Umm. There are some excellent posts after your post S&T where you asked me to further explain myself. Perhaps you have already had a satisfactory answer?

In my post, I was not specifically referring to the JAR 300fpm guide. It would keep just about everyone not only safe but also comfortable. A good thing to aim for in "normal" descents.

So if you are in a lo-co descent which takes only twenty minutes, you will go from a cabin altitude of about 8000' to sea level at a rate of about 400fpm. As I and Pax Vobiscum have explained perhaps not very well, this would be fine at altitude but a little uncomfortable for some when the aircraft gets down near sea level.

So where did my 500fpm figure come from? Experience in unpressurised aircraft. Sorry, but usually we have to descend at that rate to fly standard airways and instrument approach profiles. If a passenger is showing discomfort, I'll do my best to shallow the descent or even level off for a while.

Where did my 2000fpm (corresponding with about 5500fpm at airline cruising level) come from? Plucked it out of thin air as what is just bearable (I didn't say comfortable) for a healthy person in my experience. If you have a cold, there will be serious pain and perhaps barotrauma - but this is a very rare and potentially very hazardous situation. As others have said better than I can, it's deemed "acceptable" as an emergency procedure where normal health & safety rules go out the window. With all the air, if you'll excuse the pun...

I did not mean to imply either that airliners do actually descend at this rate - it depends on the emergency - or that it would be in any way acceptable in "normal" ops.

Obviously explosive decompression up high more or less instantly sends cabin altitude to actual altitude?
Yes. But this is extremely rare, and is often associated with structural failure.
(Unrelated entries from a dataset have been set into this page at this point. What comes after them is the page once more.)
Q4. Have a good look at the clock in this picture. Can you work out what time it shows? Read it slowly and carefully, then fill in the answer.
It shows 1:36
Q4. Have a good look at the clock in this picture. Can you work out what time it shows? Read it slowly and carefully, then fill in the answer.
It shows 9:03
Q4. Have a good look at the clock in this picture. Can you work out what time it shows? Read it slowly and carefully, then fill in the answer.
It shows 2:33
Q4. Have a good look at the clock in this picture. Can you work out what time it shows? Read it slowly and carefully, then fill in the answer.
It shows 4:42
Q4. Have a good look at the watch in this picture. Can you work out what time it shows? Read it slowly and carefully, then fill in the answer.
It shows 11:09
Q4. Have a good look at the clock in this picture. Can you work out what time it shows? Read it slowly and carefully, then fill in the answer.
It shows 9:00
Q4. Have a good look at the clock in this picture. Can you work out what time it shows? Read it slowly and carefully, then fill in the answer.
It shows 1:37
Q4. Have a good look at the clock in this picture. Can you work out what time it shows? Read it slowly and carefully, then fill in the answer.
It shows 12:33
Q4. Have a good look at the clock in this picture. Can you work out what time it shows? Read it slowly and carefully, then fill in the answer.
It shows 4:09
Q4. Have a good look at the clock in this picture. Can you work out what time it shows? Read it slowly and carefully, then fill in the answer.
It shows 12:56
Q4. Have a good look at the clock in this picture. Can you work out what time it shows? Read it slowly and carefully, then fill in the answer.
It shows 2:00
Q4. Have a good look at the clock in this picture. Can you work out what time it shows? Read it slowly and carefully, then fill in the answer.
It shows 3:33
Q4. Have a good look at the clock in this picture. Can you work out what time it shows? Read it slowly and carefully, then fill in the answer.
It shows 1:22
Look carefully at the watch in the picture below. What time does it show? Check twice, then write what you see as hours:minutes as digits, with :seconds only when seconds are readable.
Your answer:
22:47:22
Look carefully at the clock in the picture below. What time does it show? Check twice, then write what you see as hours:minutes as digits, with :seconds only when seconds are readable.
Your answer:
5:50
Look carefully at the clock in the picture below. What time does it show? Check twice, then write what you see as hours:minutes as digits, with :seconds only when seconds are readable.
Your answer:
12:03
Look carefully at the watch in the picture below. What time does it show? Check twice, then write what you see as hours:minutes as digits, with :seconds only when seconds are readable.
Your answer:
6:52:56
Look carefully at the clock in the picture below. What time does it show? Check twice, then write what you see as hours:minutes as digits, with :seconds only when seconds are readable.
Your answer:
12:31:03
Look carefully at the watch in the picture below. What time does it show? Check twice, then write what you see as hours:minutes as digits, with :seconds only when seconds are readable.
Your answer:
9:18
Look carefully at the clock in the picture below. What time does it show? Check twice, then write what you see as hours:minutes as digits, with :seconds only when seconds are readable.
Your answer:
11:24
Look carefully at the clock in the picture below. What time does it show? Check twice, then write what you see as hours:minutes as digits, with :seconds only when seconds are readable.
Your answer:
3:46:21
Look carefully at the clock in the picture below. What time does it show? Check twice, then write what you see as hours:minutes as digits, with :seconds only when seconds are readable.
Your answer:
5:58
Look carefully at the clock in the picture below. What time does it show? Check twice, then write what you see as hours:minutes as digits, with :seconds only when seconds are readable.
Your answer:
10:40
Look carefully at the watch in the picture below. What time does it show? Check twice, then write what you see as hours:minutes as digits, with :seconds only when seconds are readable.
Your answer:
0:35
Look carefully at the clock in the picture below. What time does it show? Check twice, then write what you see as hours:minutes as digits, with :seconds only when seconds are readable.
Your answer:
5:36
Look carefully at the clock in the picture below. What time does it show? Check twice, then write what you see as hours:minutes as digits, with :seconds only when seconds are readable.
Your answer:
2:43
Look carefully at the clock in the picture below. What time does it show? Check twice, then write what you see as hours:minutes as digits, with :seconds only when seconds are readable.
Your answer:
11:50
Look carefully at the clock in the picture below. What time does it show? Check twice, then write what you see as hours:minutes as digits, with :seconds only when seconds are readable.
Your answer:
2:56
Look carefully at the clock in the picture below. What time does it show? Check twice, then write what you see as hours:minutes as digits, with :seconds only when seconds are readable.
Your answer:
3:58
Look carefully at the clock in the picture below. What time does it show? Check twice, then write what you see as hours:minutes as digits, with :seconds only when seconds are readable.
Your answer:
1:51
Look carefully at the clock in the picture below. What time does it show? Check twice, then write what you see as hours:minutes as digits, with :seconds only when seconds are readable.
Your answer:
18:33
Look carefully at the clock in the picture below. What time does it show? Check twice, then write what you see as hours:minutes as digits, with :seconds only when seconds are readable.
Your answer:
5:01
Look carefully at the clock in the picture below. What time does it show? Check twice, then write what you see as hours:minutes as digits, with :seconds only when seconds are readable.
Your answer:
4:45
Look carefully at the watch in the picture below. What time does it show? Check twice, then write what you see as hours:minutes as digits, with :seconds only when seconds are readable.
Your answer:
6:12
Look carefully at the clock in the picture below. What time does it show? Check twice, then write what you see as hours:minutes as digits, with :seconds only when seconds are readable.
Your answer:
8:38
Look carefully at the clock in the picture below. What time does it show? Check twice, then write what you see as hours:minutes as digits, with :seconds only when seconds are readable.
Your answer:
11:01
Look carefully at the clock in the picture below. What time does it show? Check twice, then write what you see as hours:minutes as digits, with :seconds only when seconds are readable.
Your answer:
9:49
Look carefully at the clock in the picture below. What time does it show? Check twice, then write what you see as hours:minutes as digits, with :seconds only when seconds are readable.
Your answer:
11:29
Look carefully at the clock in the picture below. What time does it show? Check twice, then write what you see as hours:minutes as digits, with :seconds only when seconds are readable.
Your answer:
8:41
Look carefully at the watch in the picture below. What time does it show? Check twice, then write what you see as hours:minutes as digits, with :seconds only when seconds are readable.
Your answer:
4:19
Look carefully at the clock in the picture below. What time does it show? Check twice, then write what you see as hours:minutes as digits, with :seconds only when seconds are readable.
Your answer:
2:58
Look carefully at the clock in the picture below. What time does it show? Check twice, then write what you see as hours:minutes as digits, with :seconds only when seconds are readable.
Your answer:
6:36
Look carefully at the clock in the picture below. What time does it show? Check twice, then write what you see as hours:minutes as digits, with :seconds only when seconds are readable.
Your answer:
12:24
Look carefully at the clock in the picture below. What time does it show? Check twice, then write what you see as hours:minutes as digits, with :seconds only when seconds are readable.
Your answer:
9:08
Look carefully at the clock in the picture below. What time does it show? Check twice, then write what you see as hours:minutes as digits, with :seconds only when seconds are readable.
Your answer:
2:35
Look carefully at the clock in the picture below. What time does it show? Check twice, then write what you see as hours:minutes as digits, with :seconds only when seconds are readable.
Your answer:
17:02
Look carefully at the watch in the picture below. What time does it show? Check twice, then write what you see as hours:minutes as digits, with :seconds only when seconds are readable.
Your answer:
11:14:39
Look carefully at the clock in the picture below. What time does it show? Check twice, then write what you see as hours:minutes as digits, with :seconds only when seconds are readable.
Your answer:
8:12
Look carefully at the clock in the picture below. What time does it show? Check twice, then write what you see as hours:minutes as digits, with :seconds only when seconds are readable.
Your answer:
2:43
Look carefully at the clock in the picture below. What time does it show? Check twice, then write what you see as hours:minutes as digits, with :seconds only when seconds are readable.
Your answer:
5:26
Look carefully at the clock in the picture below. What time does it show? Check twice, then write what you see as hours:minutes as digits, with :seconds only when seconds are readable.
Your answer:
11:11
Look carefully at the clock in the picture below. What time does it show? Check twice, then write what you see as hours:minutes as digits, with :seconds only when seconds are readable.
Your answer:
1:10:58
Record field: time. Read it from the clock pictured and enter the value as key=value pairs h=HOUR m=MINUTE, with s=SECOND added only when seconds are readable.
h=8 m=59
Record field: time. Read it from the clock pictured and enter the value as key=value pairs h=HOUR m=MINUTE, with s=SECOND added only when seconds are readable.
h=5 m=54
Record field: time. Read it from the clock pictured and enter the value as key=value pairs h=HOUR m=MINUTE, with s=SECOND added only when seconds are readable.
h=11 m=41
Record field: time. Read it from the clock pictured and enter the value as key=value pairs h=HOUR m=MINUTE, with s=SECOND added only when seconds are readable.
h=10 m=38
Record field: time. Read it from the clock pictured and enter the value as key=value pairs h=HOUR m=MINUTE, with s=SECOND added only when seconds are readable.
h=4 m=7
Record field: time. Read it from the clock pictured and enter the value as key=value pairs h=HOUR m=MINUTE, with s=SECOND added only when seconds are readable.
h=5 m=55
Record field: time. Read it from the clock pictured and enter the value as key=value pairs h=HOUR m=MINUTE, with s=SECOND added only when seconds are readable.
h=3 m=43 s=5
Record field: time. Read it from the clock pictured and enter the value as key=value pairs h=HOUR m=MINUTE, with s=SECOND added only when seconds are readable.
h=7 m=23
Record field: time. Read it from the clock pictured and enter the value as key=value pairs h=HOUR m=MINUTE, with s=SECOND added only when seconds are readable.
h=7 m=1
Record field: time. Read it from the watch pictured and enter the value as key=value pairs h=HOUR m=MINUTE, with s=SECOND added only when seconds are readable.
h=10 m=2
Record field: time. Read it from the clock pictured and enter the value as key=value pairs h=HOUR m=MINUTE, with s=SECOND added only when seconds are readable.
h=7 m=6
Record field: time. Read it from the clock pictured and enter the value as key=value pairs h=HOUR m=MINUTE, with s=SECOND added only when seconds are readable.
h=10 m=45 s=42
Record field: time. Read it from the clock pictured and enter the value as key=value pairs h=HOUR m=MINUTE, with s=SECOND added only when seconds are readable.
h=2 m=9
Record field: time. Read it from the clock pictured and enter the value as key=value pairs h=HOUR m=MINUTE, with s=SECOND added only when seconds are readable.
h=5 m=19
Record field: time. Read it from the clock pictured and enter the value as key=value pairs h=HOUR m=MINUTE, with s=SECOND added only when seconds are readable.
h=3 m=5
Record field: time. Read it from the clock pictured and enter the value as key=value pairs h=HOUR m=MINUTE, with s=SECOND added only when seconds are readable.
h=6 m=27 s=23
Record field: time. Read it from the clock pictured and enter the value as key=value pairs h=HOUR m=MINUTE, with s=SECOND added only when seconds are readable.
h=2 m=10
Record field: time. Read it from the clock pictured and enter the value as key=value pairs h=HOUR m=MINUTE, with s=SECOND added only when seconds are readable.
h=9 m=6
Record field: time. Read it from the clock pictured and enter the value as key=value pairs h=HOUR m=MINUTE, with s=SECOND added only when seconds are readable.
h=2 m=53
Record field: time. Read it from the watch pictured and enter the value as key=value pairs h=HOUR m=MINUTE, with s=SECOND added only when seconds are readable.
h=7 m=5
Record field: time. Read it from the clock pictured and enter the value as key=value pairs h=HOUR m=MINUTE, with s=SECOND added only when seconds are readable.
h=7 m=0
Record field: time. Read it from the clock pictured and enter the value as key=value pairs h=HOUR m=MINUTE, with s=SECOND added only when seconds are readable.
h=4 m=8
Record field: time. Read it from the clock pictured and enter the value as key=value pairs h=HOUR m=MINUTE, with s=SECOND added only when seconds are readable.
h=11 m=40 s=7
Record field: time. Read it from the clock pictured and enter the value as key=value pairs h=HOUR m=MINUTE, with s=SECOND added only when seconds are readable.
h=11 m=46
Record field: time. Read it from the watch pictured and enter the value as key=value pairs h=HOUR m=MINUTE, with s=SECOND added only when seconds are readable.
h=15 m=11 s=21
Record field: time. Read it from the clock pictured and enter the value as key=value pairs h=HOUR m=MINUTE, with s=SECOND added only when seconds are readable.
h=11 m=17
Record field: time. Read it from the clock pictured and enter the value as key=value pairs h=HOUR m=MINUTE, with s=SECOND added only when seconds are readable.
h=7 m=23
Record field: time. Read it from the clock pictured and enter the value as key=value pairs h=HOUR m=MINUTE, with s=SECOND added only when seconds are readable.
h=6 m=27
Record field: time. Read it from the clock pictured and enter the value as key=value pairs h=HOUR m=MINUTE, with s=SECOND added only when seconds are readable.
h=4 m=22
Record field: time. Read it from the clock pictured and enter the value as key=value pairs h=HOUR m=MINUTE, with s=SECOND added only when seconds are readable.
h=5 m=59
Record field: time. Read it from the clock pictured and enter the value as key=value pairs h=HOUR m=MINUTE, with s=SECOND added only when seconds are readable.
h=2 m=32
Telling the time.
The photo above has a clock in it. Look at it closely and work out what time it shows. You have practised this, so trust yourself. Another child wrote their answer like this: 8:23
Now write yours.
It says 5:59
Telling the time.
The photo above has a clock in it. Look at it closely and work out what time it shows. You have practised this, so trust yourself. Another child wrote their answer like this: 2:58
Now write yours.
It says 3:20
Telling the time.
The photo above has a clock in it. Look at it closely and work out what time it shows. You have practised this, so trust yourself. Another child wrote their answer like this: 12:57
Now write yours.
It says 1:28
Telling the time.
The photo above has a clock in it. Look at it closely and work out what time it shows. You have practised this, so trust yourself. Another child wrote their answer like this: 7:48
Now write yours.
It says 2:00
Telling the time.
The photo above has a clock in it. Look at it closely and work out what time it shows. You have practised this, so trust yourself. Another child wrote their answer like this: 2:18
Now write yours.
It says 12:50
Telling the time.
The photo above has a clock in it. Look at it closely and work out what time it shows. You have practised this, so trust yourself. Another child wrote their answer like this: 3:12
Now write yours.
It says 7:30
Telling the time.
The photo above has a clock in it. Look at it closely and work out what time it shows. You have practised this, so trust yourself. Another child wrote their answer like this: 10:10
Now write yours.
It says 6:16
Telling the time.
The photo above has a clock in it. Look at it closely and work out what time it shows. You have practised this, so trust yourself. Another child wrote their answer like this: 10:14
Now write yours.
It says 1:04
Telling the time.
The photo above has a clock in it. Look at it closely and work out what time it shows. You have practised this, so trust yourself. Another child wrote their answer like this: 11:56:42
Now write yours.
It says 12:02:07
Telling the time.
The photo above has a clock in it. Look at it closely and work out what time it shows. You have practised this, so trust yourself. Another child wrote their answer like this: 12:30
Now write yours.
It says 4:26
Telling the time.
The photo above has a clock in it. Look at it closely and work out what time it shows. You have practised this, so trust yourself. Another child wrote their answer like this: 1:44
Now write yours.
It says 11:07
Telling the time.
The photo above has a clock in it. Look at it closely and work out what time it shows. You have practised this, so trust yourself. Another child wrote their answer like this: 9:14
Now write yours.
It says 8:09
The golfer's situation was unusual because a bizjet contains very little volume of air in comparison to an airliner, so a leak will result in less time for pressurised air to leak out.

So at say 38000, with 12 minutes of O2, if decompression was explosive, pilot must get down to around 14000 where most pax can breath unaided before pilot can level off? So that is indeed 2000fpm. Very painful to me I am sure, especially on a slight cold day.
No. Even if pax comfort was relevant in this emergency (which it isn't), 2000fpm at altitude is the pressure equivalent of about 650fpm at sea level, increasing to about 1500fpm equivalent as the aircraft approaches 14000'. So saying 2000fpm, while technically true, makes it sound worse than it actually is. I don't minimise the discomfort for most pax, and even perhaps injury-causing pain to a proportion of passengers.

Quite apart from the ear discomfort of a rapid descent, what about suffering the bends?
Not such a problem as you might think. The pressure change from aviation depressurisation is no more than the pressure change from surfacing quickly through 5m of water. I suppose there's a chance of the bends, but it's not likely.

My sincere apologies for the size of this huge post, and I hope it was slightly interesting without being too far off thread.
Cheers, O8

Last edited by Oktas8; 30th Jun 2008 at 07:58.